The government was stringently criticised last year for taking a heavy-handed policing approach to quell opposition. German police used water cannons, pepper spray and batons to break up a largely peaceful protest in September 2010. And the dispute is still ongoing.
Russia and energy politics
Support for shale gas development from the German government could seriously undermine Germany’s energy-supply relationship with Russia and Gazprom’s prominence at Europe’s main gas supplier. Russia is Germany’s largest supplier of natural gas, as is the case with most nations in Europe, providing around 40% of the country’s gas needs.
If a shale gas industry were to develop in Germany it would undermine the country’s substantial investment in the Nord Stream pipelines, which have been backed by Russia. Nord Stream is a €7.4 billion project to build two parallel underwater pipelines, which will carry 55 billion cm of natural gas a year from Vyborg in Russia to Lubmin in Germany.
The project aims to avoid Russian gas having to transit through central Europe, where there has been a series of gas price disputes in recent years, and will provide the first direct link for Russian gas supplies to the EU.

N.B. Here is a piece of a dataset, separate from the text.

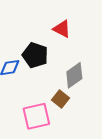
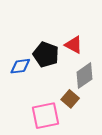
red triangle: (62, 29) -> (74, 45), moved

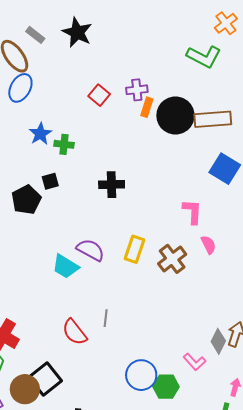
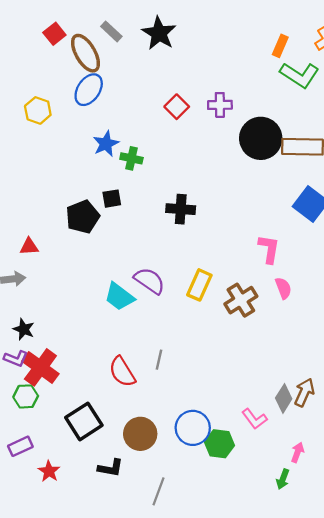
orange rectangle: (147, 107) -> (280, 46), moved
brown circle: (25, 389) -> (140, 434), moved

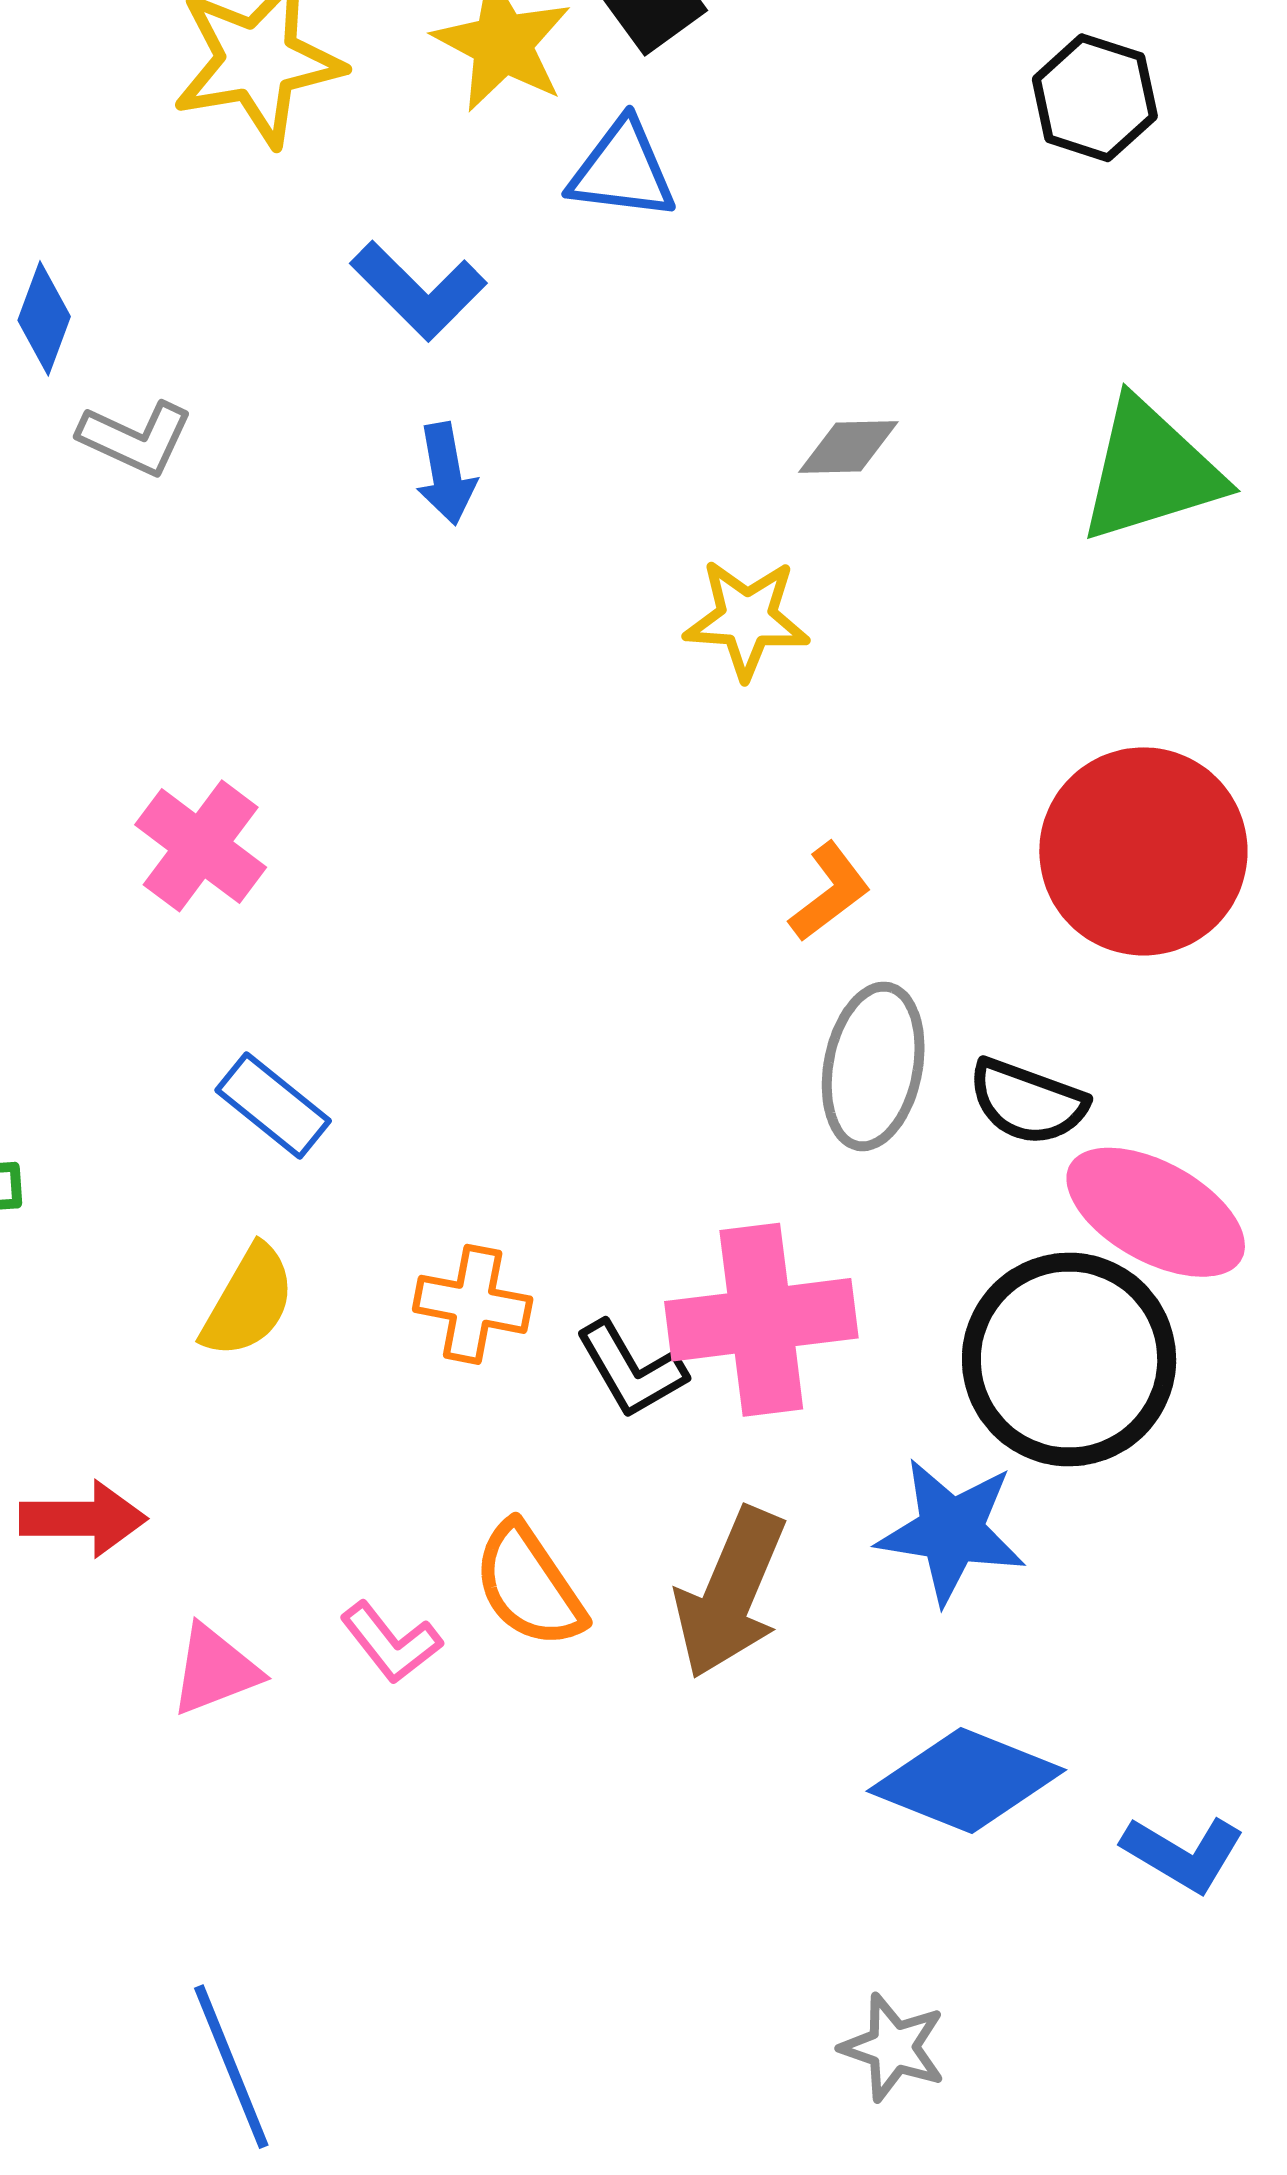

German energy companies, Wintershall and Ruhrgas, both have 15.5% stakes in the project and Wingas, a joint venture between Wintershall and Russia’s Gazprom, has committed to buying 9 billion cm of gas a year from Nord Stream. Ruhrgas has also pledged to buy 4 billion cm a year.
And Gazprom’s ongoing talks with German utility company, RWE, on forming a possible joint venture to build gas and coal-fired power plants would also be in jeopardy. In July the two companies announced that they had begun three month-long talks on a possible deal, following Germany’s decision to phase out nuclear power.
It would also act as a disincentive to develop renewable energy sources in Germany as shale gas could potentially be much cheaper. Renewable power made up around 12% of Germany’s energy mix last year and the government wants to ramp this up considerably in the next few years. Renewable energy sources are however costly to develop and require huge government subsidies whereas shale gas operations would be funded by producers.
Despite the gloomy outlook for shale gas development in Germany there may yet be hope for operators that production could begin.
A review commissioned by Angela Merkel after the Fukushima disaster, emphasises that low carbon fossil fuels remain an important part of Germany’s energy mix. This suggests that with the right regulation shale gas could have a future in Germany.
BNK Petroleum’s Wolf Regener remains optimistic about the prospects for development saying he’s “more convinced than ever” that it’s going to work. And with Germany’s plans to phase out nuclear power and hard coal production in the next few years, it is questionable whether the country can afford to turn its back on potentially vast shale gas resources.
Jack Williams, the president of XTO Energy, which ExxonMobil bought in 2009, said in June that the industry had “not done a very good job” in explaining how the process of hydraulic fracturing works and that this must be corrected.
“We must do all we can to restore the public’s trust and prove to our neighbours that we can develop these resources in a safe and responsible manner,” he said. “Our industry depends on it.”